Find each line in the records below that contains the word "wrist", and copy it out.

(Bounding box coordinate data)
━━━

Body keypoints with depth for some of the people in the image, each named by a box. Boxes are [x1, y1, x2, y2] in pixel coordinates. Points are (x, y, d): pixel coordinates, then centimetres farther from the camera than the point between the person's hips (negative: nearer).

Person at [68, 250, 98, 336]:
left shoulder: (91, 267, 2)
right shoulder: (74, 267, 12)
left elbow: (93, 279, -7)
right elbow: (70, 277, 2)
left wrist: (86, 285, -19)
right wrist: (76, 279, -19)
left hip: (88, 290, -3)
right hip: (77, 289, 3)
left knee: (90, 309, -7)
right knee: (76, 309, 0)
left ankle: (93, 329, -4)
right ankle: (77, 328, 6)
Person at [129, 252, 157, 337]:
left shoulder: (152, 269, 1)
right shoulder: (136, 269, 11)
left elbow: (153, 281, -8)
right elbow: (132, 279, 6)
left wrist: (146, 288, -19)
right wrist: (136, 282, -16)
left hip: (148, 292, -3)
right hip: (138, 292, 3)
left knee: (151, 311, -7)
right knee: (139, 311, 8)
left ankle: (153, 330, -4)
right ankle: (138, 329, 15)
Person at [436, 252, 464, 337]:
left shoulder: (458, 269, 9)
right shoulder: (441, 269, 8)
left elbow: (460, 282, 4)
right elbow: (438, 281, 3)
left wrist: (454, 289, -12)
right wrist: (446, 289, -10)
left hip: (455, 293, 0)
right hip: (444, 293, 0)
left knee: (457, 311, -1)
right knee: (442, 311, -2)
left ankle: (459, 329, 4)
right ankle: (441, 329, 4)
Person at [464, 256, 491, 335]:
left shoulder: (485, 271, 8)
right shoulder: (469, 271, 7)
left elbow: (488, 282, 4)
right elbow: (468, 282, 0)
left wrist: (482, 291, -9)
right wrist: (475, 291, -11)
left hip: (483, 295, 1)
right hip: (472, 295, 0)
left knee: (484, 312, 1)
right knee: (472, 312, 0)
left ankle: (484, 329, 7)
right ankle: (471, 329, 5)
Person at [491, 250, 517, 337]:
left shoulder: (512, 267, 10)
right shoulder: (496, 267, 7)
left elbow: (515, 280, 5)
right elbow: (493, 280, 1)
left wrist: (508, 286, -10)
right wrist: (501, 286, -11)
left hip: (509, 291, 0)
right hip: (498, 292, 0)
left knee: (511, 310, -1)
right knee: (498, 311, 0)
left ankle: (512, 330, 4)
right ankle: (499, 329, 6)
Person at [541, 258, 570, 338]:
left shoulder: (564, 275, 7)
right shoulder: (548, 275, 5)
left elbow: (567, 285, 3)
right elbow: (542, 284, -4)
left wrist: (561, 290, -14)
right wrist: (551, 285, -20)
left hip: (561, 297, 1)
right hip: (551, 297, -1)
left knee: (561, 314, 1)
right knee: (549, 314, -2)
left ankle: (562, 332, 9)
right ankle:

━━━

[RESPONSE BOX]
left wrist: (86, 285, -19)
right wrist: (76, 279, -19)
left wrist: (146, 288, -19)
right wrist: (136, 282, -16)
left wrist: (454, 289, -12)
right wrist: (446, 289, -10)
left wrist: (482, 291, -9)
right wrist: (475, 291, -11)
left wrist: (508, 286, -10)
right wrist: (501, 286, -11)
left wrist: (561, 290, -14)
right wrist: (551, 285, -20)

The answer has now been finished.